> **Exercise input**
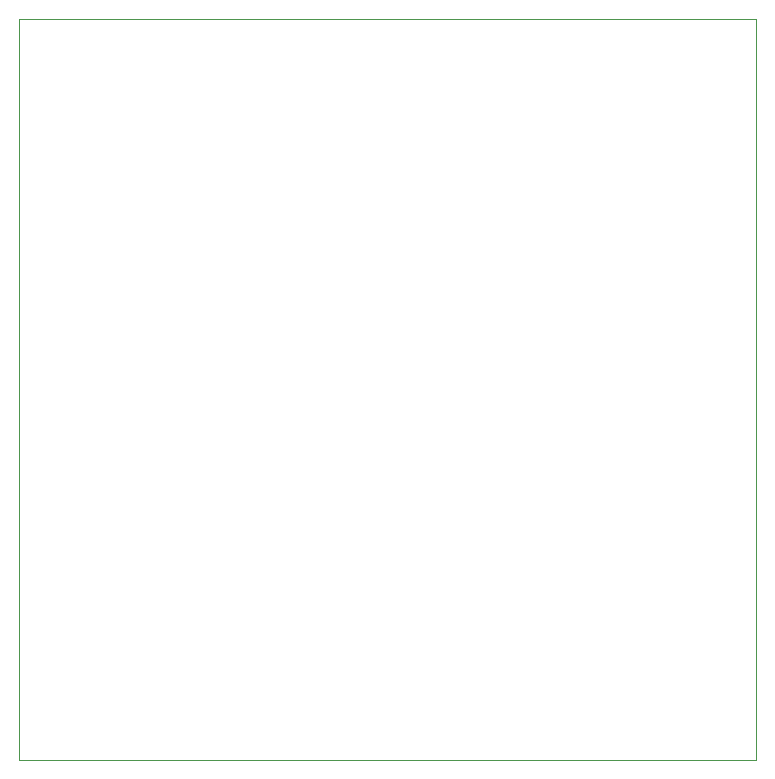
<source format=gbr>
%TF.GenerationSoftware,KiCad,Pcbnew,9.0.5*%
%TF.CreationDate,2025-12-11T06:11:38-03:00*%
%TF.ProjectId,stage power dron_v1,73746167-6520-4706-9f77-65722064726f,rev?*%
%TF.SameCoordinates,Original*%
%TF.FileFunction,Profile,NP*%
%FSLAX46Y46*%
G04 Gerber Fmt 4.6, Leading zero omitted, Abs format (unit mm)*
G04 Created by KiCad (PCBNEW 9.0.5) date 2025-12-11 06:11:38*
%MOMM*%
%LPD*%
G01*
G04 APERTURE LIST*
%TA.AperFunction,Profile*%
%ADD10C,0.100000*%
%TD*%
G04 APERTURE END LIST*
D10*
X109170000Y-42557500D02*
X171585000Y-42557500D01*
X171585000Y-105262500D01*
X109170000Y-105262500D01*
X109170000Y-42557500D01*
M02*

</source>
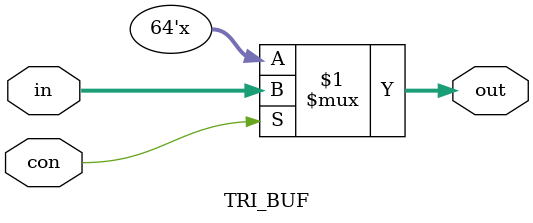
<source format=v>
module TRI_BUF #(
    parameter DATA_WIDTH = 64
    )
    (
    // port
    input   con,    
    input   [DATA_WIDTH-1:0] in,
    output  [DATA_WIDTH-1:0] out
);
    // dataflow of tri state bus
    assign out = con ? in : {(DATA_WIDTH){1'bz}};

endmodule
</source>
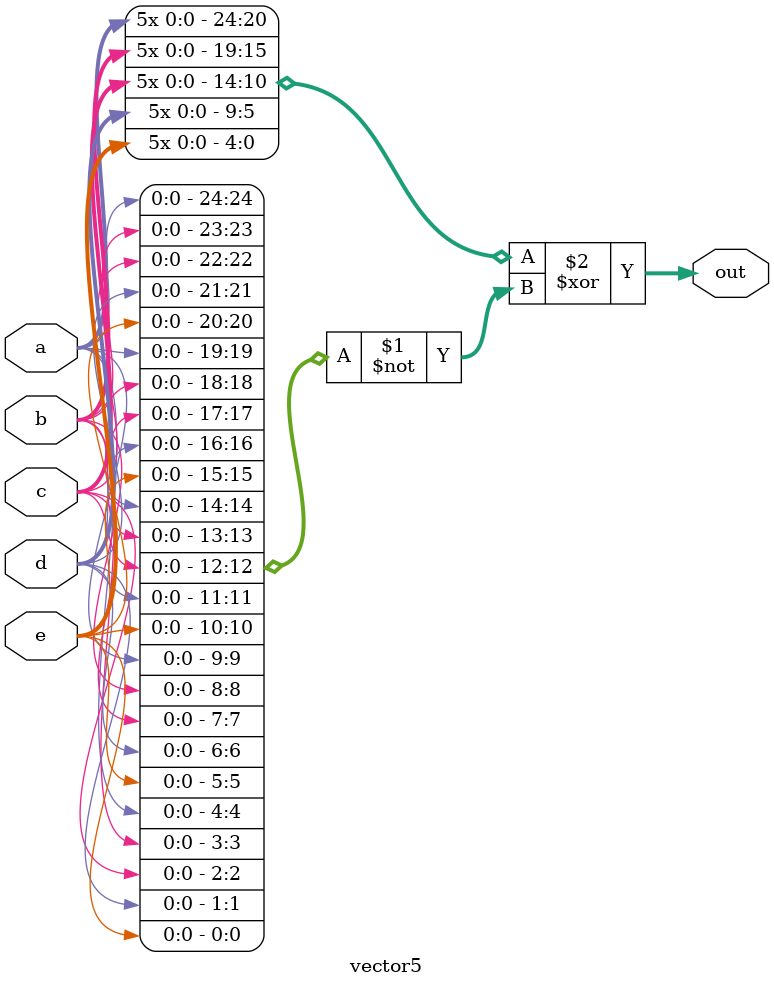
<source format=v>
module vector5(	// file.cleaned.mlir:2:3
  input         a,	// file.cleaned.mlir:2:25
                b,	// file.cleaned.mlir:2:37
                c,	// file.cleaned.mlir:2:49
                d,	// file.cleaned.mlir:2:61
                e,	// file.cleaned.mlir:2:73
  output [24:0] out	// file.cleaned.mlir:2:86
);

  assign out = {{5{a}}, {5{b}}, {5{c}}, {5{d}}, {5{e}}} ^ ~{5{a, b, c, d, e}};	// file.cleaned.mlir:4:10, :5:10, :6:10, :7:10, :8:10, :9:10, :11:10, :12:10, :13:5
endmodule


</source>
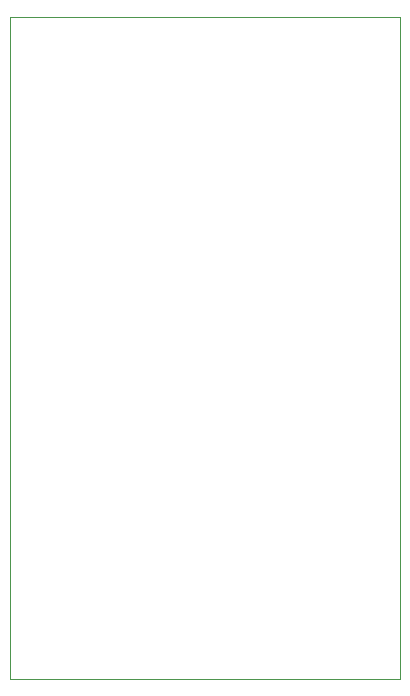
<source format=gbr>
G04 (created by PCBNEW (2013-mar-13)-testing) date Fri 28 Feb 2014 04:48:04 PM CET*
%MOIN*%
G04 Gerber Fmt 3.4, Leading zero omitted, Abs format*
%FSLAX34Y34*%
G01*
G70*
G90*
G04 APERTURE LIST*
%ADD10C,0.005906*%
%ADD11C,0.003937*%
G04 APERTURE END LIST*
G54D10*
G54D11*
X39370Y-14763D02*
X39370Y-36811D01*
X52362Y-14763D02*
X39370Y-14763D01*
X52362Y-36811D02*
X52362Y-14763D01*
X39370Y-36811D02*
X52362Y-36811D01*
M02*

</source>
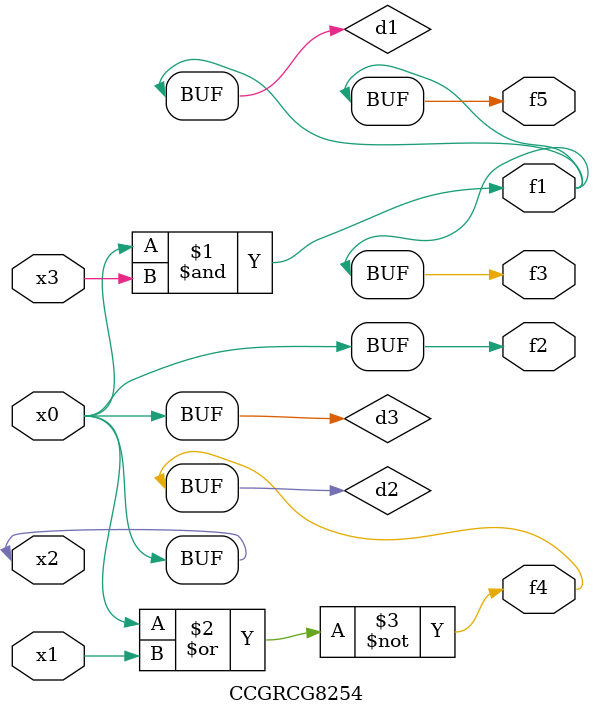
<source format=v>
module CCGRCG8254(
	input x0, x1, x2, x3,
	output f1, f2, f3, f4, f5
);

	wire d1, d2, d3;

	and (d1, x2, x3);
	nor (d2, x0, x1);
	buf (d3, x0, x2);
	assign f1 = d1;
	assign f2 = d3;
	assign f3 = d1;
	assign f4 = d2;
	assign f5 = d1;
endmodule

</source>
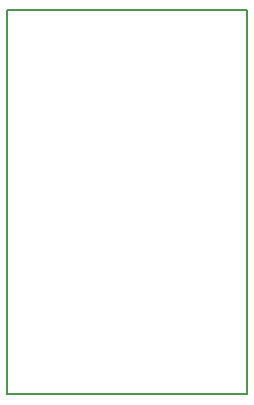
<source format=gko>
G04 #@! TF.FileFunction,Profile,NP*
%FSLAX46Y46*%
G04 Gerber Fmt 4.6, Leading zero omitted, Abs format (unit mm)*
G04 Created by KiCad (PCBNEW 4.0.6+dfsg1-1) date Mon Feb 26 16:02:50 2018*
%MOMM*%
%LPD*%
G01*
G04 APERTURE LIST*
%ADD10C,0.100000*%
%ADD11C,0.150000*%
G04 APERTURE END LIST*
D10*
D11*
X20396200Y76200D02*
X20396200Y330200D01*
X76200Y76200D02*
X20396200Y76200D01*
X76200Y32588200D02*
X76200Y76200D01*
X20396200Y32588200D02*
X76200Y32588200D01*
X20396200Y330200D02*
X20396200Y32588200D01*
M02*

</source>
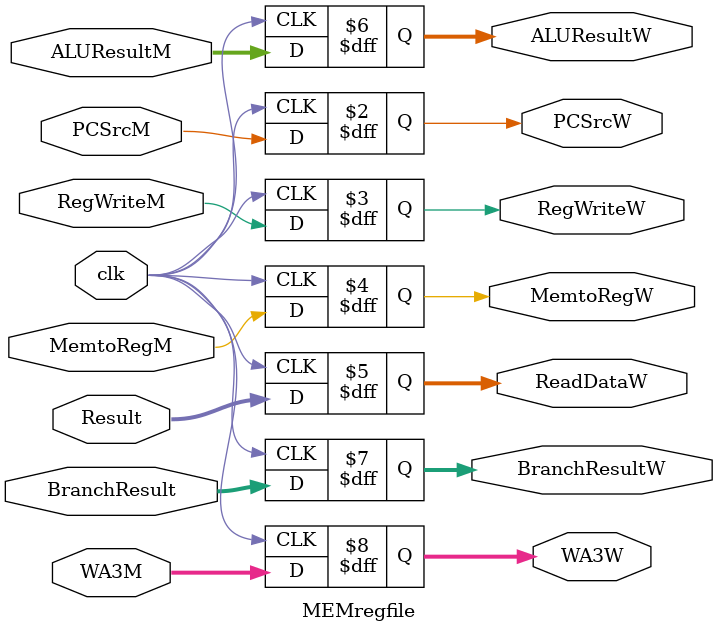
<source format=sv>
module MEMregfile(
    input logic clk,
	//Controls
	input logic PCSrcM,
	input logic RegWriteM,
	input logic MemtoRegM,
	output logic PCSrcW,
	output logic RegWriteW,
	output logic MemtoRegW,
	
	//Relays
    input logic [31:0] Result, 
	input logic [31:0] ALUResultM,
	input logic [31:0] BranchResult,
	input logic [3:0] WA3M,
    output logic [31:0] ReadDataW, 
	output logic [31:0] ALUResultW,
	output logic [31:0] BranchResultW,
	output logic [3:0] WA3W);

    always_ff @(posedge clk)
		begin
			PCSrcW = PCSrcM;
			RegWriteW = RegWriteM;
			MemtoRegW = MemtoRegM;
			ReadDataW = Result;
			ALUResultW = ALUResultM;
			BranchResultW = BranchResult;
			WA3W = WA3M;
		end
endmodule

</source>
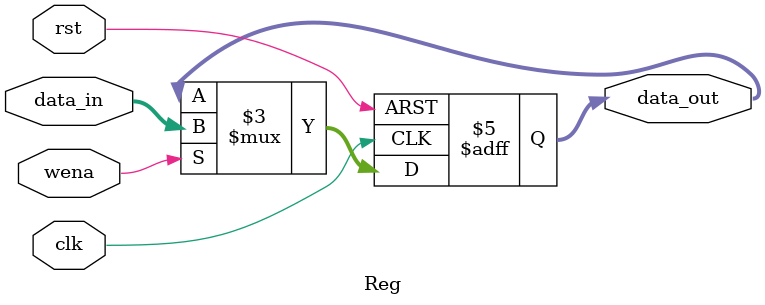
<source format=v>
`timescale 1ns / 1ps


module Reg(
    input clk,
    input rst,//high level set zero
    input wena,//high level getin
    input [31:0] data_in,
    output reg [31:0] data_out
    );    
    //initial data_out<=32'h0000_0000;
    always @ (posedge clk or posedge rst)begin
        if (rst)
            data_out <= 0;
        else if (wena)
            data_out <= data_in;
        else
            data_out <= data_out;
     end
   
endmodule

</source>
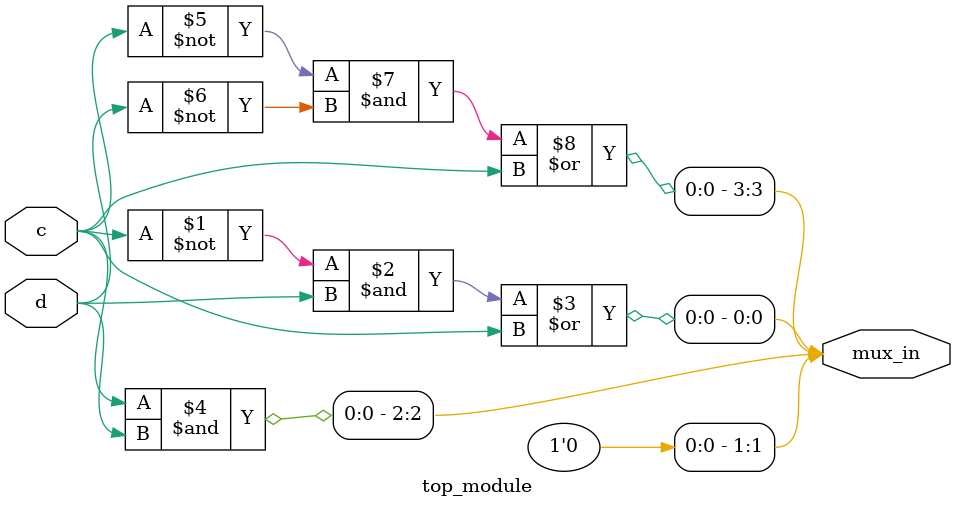
<source format=sv>
module top_module (
    input c,
    input d,
    output [3:0] mux_in
);

    // K-map function implementation using minimal number of 2-to-1 multiplexers

    // mux_in[0] corresponds to ab = 00
    assign mux_in[0] = (~c & d) | c;

    // mux_in[1] corresponds to ab = 01
    assign mux_in[1] = 0;

    // mux_in[2] corresponds to ab = 11
    assign mux_in[2] = (c & d);

    // mux_in[3] corresponds to ab = 10
    assign mux_in[3] = (~c & ~d) | c;

endmodule

</source>
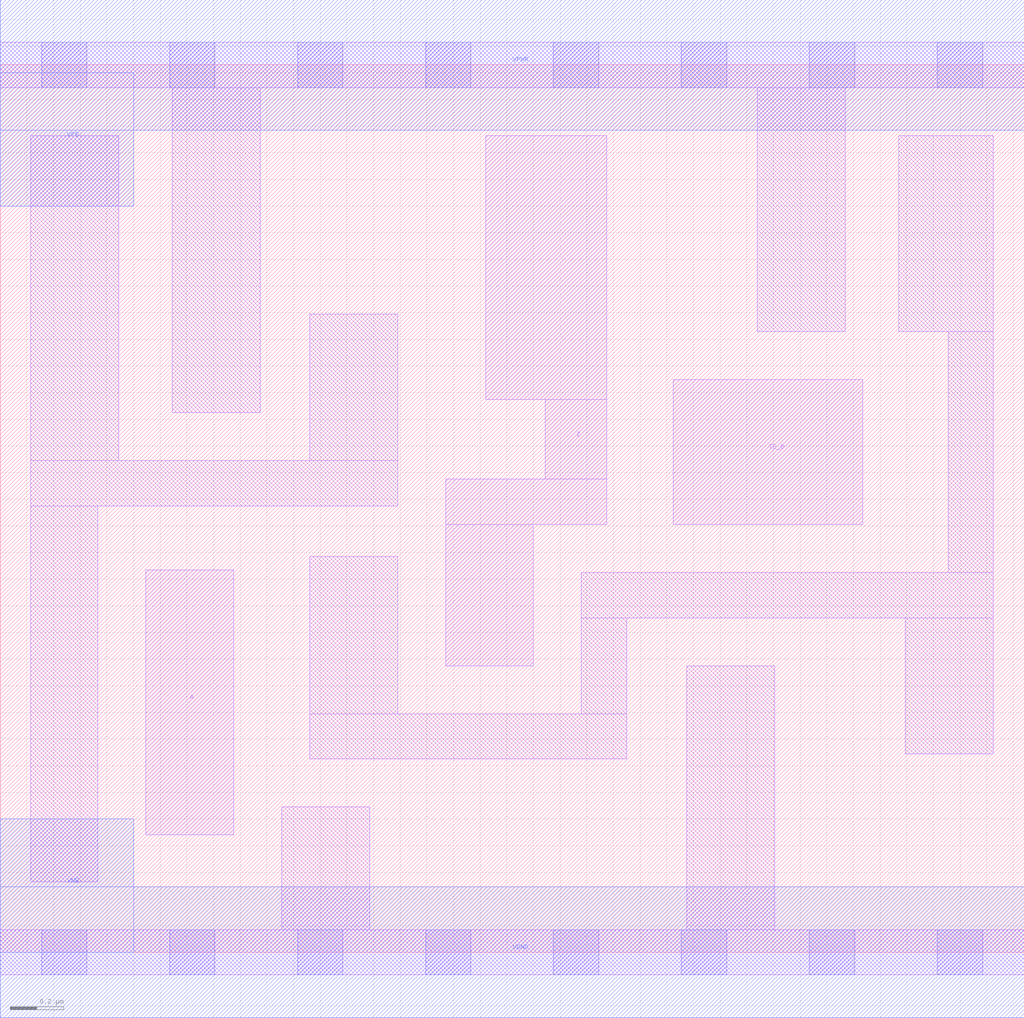
<source format=lef>
# Copyright 2020 The SkyWater PDK Authors
#
# Licensed under the Apache License, Version 2.0 (the "License");
# you may not use this file except in compliance with the License.
# You may obtain a copy of the License at
#
#     https://www.apache.org/licenses/LICENSE-2.0
#
# Unless required by applicable law or agreed to in writing, software
# distributed under the License is distributed on an "AS IS" BASIS,
# WITHOUT WARRANTIES OR CONDITIONS OF ANY KIND, either express or implied.
# See the License for the specific language governing permissions and
# limitations under the License.
#
# SPDX-License-Identifier: Apache-2.0

VERSION 5.5 ;
NAMESCASESENSITIVE ON ;
BUSBITCHARS "[]" ;
DIVIDERCHAR "/" ;
MACRO sky130_fd_sc_lp__ebufn_lp2
  CLASS CORE ;
  SOURCE USER ;
  ORIGIN  0.000000  0.000000 ;
  SIZE  3.840000 BY  3.330000 ;
  SYMMETRY X Y R90 ;
  SITE unit ;
  PIN A
    ANTENNAGATEAREA  0.376000 ;
    DIRECTION INPUT ;
    USE SIGNAL ;
    PORT
      LAYER li1 ;
        RECT 0.545000 0.440000 0.875000 1.435000 ;
    END
  END A
  PIN TE_B
    ANTENNAGATEAREA  0.626000 ;
    DIRECTION INPUT ;
    USE SIGNAL ;
    PORT
      LAYER li1 ;
        RECT 2.525000 1.605000 3.235000 2.150000 ;
    END
  END TE_B
  PIN Z
    ANTENNADIFFAREA  0.404700 ;
    DIRECTION OUTPUT ;
    USE SIGNAL ;
    PORT
      LAYER li1 ;
        RECT 1.670000 1.075000 2.000000 1.605000 ;
        RECT 1.670000 1.605000 2.275000 1.775000 ;
        RECT 1.820000 2.075000 2.275000 3.065000 ;
        RECT 2.045000 1.775000 2.275000 2.075000 ;
    END
  END Z
  PIN VGND
    DIRECTION INOUT ;
    USE GROUND ;
    PORT
      LAYER met1 ;
        RECT 0.000000 -0.245000 3.840000 0.245000 ;
    END
  END VGND
  PIN VNB
    DIRECTION INOUT ;
    USE GROUND ;
    PORT
      LAYER met1 ;
        RECT 0.000000 0.000000 0.500000 0.500000 ;
    END
  END VNB
  PIN VPB
    DIRECTION INOUT ;
    USE POWER ;
    PORT
      LAYER met1 ;
        RECT 0.000000 2.800000 0.500000 3.300000 ;
    END
  END VPB
  PIN VPWR
    DIRECTION INOUT ;
    USE POWER ;
    PORT
      LAYER met1 ;
        RECT 0.000000 3.085000 3.840000 3.575000 ;
    END
  END VPWR
  OBS
    LAYER li1 ;
      RECT 0.000000 -0.085000 3.840000 0.085000 ;
      RECT 0.000000  3.245000 3.840000 3.415000 ;
      RECT 0.115000  0.265000 0.365000 1.675000 ;
      RECT 0.115000  1.675000 1.490000 1.845000 ;
      RECT 0.115000  1.845000 0.445000 3.065000 ;
      RECT 0.645000  2.025000 0.975000 3.245000 ;
      RECT 1.055000  0.085000 1.385000 0.545000 ;
      RECT 1.160000  0.725000 2.350000 0.895000 ;
      RECT 1.160000  0.895000 1.490000 1.485000 ;
      RECT 1.160000  1.845000 1.490000 2.395000 ;
      RECT 2.180000  0.895000 2.350000 1.255000 ;
      RECT 2.180000  1.255000 3.725000 1.425000 ;
      RECT 2.575000  0.085000 2.905000 1.075000 ;
      RECT 2.840000  2.330000 3.170000 3.245000 ;
      RECT 3.370000  2.330000 3.725000 3.065000 ;
      RECT 3.395000  0.745000 3.725000 1.255000 ;
      RECT 3.555000  1.425000 3.725000 2.330000 ;
    LAYER mcon ;
      RECT 0.155000 -0.085000 0.325000 0.085000 ;
      RECT 0.155000  3.245000 0.325000 3.415000 ;
      RECT 0.635000 -0.085000 0.805000 0.085000 ;
      RECT 0.635000  3.245000 0.805000 3.415000 ;
      RECT 1.115000 -0.085000 1.285000 0.085000 ;
      RECT 1.115000  3.245000 1.285000 3.415000 ;
      RECT 1.595000 -0.085000 1.765000 0.085000 ;
      RECT 1.595000  3.245000 1.765000 3.415000 ;
      RECT 2.075000 -0.085000 2.245000 0.085000 ;
      RECT 2.075000  3.245000 2.245000 3.415000 ;
      RECT 2.555000 -0.085000 2.725000 0.085000 ;
      RECT 2.555000  3.245000 2.725000 3.415000 ;
      RECT 3.035000 -0.085000 3.205000 0.085000 ;
      RECT 3.035000  3.245000 3.205000 3.415000 ;
      RECT 3.515000 -0.085000 3.685000 0.085000 ;
      RECT 3.515000  3.245000 3.685000 3.415000 ;
  END
END sky130_fd_sc_lp__ebufn_lp2

</source>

> **Exercise**
Using the records above, print exactly the run of lines that starts with the line with "data_out <= 0;" and goes on through the line with "assign mux_in[1] = 0;", pictures excluded.

> **Output below**
            data_out <= 0;
        else if (wena)
            data_out <= data_in;
        else
            data_out <= data_out;
     end
   
endmodule

</source>
<source format=sv>
module top_module (
    input c,
    input d,
    output [3:0] mux_in
);

    // K-map function implementation using minimal number of 2-to-1 multiplexers

    // mux_in[0] corresponds to ab = 00
    assign mux_in[0] = (~c & d) | c;

    // mux_in[1] corresponds to ab = 01
    assign mux_in[1] = 0;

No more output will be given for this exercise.